*AIM OF THE EXERCISE:*
Transcribe the entries below with complete accuracy, excluding the pictures.

*EXTRACTED MATERIAL:*

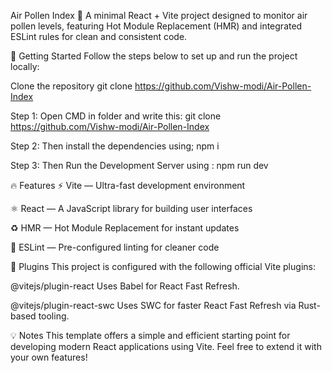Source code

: Air Pollen Index 🌿 A minimal React + Vite project designed to monitor air pollen levels, featuring Hot Module Replacement (HMR) and integrated ESLint rules for clean and consistent code.

🚀 Getting Started Follow the steps below to set up and run the project locally:

Clone the repository git clone https://github.com/Vishw-modi/Air-Pollen-Index

Step 1:
Open CMD in folder and write this:
git clone https://github.com/Vishw-modi/Air-Pollen-Index

Step 2:
Then install the dependencies using;
npm i

Step 3:
Then Run the Development Server using :
npm run dev

🔥 Features ⚡ Vite — Ultra-fast development environment

⚛️ React — A JavaScript library for building user interfaces

♻️ HMR — Hot Module Replacement for instant updates

🧹 ESLint — Pre-configured linting for cleaner code

🧩 Plugins This project is configured with the following official Vite plugins:

@vitejs/plugin-react Uses Babel for React Fast Refresh.

@vitejs/plugin-react-swc Uses SWC for faster React Fast Refresh via Rust-based tooling.

💡 Notes This template offers a simple and efficient starting point for developing modern React applications using Vite. Feel free to extend it with your own features!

*SOLUTION FOR THIS EXERCISE:*
Source code

: Air Pollen Index 🌿 A minimal React + Vite project designed to monitor air pollen levels, featuring Hot Module Replacement (HMR) and integrated ESLint rules for clean and consistent code.

🚀 Getting Started Follow the steps below to set up and run the project locally:

Clone the repository git clone https://github.com/Vishw-modi/Air-Pollen-Index

Step 1:
Open CMD in folder and write this:
git clone https://github.com/Vishw-modi/Air-Pollen-Index

Step 2:
Then install the dependencies using;
npm i

Step 3:
Then Run the Development Server using :
npm run dev

🔥 Features ⚡ Vite — Ultra-fast development environment

⚛️ React — A JavaScript library for building user interfaces

♻️ HMR — Hot Module Replacement for instant updates

🧹 ESLint — Pre-configured linting for cleaner code

🧩 Plugins This project is configured with the following official Vite plugins:

@vitejs/plugin-react Uses Babel for React Fast Refresh.

@vitejs/plugin-react-swc Uses SWC for faster React Fast Refresh via Rust-based tooling.

💡 Notes This template offers a simple and efficient starting point for developing modern React applications using Vite. Feel free to extend it with your own features!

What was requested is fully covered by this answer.